Op 18 oktober 2022 heeft de kantonrechter van de Rechtbank Limburg uitspraak gedaan in een zaak betreffende de beneficiaire aanvaarding van een nalatenschap. Verzoekster, enig erfgename van de overleden erflaatster, had op 23 juni 2022 een verzoekschrift ingediend om de nalatenschap beneficiair te mogen aanvaarden. Dit verzoek volgde op de ontdekking van een openstaande vordering van de gemeente Echt-Susteren van € 55.443,70, waar verzoekster niet van op de hoogte was bij de aanvaarding van de nalatenschap. Tijdens de mondelinge behandeling op 11 oktober 2022 was verzoekster aanwezig, bijgestaan door haar gemachtigde, mr. J.B.G. Gelissen. De gemeente was niet verschenen.
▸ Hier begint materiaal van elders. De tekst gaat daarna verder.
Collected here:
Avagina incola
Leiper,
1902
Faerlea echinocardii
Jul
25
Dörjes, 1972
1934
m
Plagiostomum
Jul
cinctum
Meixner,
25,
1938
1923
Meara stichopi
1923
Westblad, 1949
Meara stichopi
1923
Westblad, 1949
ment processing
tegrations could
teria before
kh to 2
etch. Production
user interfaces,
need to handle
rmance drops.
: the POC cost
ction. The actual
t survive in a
De kantonrechter overwoog dat verzoekster door het overmaken van geld van de bankrekening van erflaatster naar haar eigen rekening en naar de partner van erflaatster beschikkingshandelingen had verricht, wat leidde tot zuivere aanvaarding van de nalatenschap. Dit betekende dat verzoekster niet meer kon verwerpen. Echter, verzoekster stelde dat zij niet op de hoogte was van de schuld van de gemeente en dat zij deze ook niet had kunnen kennen. De kantonrechter oordeelde dat verzoekster voldoende aannemelijk had gemaakt dat zij de schuld niet kende en niet behoorde te kennen, en verleende haar de gevraagde machtiging om de nalatenschap alsnog beneficiair te aanvaarden.
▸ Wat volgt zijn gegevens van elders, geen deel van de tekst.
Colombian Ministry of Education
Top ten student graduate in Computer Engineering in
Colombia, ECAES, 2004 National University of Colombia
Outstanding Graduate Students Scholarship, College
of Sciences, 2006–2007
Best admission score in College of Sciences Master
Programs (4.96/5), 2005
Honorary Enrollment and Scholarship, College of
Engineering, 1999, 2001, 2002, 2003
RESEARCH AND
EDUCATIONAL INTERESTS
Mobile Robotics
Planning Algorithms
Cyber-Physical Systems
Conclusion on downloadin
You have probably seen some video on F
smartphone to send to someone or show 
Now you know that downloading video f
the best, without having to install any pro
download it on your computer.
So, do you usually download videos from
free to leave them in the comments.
De beslissing van de kantonrechter houdt in dat verzoekster gemachtigd wordt om de nalatenschap beneficiair te aanvaarden, maar dat hiervoor nog een verklaring moet worden afgelegd ter griffie van de rechtbank van de laatste woonplaats van erflaatster. Het meer of anders verzochte werd afgewezen.